------ Material provided ------

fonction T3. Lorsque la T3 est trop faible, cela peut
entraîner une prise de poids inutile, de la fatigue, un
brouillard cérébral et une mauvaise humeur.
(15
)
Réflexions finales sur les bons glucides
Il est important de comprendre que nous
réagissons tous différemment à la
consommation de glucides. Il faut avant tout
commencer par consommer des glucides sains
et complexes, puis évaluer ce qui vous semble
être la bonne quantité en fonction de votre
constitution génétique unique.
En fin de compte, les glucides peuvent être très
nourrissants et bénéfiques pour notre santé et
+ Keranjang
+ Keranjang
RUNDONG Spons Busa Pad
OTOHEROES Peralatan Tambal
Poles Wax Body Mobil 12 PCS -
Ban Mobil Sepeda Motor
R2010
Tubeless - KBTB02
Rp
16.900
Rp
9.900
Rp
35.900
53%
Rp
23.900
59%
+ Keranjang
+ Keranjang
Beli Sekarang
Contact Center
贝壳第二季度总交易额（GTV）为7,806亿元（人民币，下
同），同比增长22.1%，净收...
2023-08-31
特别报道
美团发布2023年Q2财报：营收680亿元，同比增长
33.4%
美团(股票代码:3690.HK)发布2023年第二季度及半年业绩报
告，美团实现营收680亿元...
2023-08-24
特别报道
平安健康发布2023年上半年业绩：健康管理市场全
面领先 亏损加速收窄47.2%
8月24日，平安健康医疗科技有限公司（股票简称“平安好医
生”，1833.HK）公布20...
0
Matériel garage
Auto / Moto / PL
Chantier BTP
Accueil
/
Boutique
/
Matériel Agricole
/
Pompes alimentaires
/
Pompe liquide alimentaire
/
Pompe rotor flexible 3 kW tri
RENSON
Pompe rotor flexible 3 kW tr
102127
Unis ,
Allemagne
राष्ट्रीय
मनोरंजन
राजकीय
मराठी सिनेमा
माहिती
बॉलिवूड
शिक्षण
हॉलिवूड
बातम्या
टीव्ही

------

Job item:
Please substitute "lassitude" for "fatigue" in the lines from the first one up to and including the line with "être la bonne quantité en fonction de votre", and leave everything else in them unchanged.

Response:
fonction T3. Lorsque la T3 est trop faible, cela peut
entraîner une prise de poids inutile, de la lassitude, un
brouillard cérébral et une mauvaise humeur.
(15
)
Réflexions finales sur les bons glucides
Il est important de comprendre que nous
réagissons tous différemment à la
consommation de glucides. Il faut avant tout
commencer par consommer des glucides sains
et complexes, puis évaluer ce qui vous semble
être la bonne quantité en fonction de votre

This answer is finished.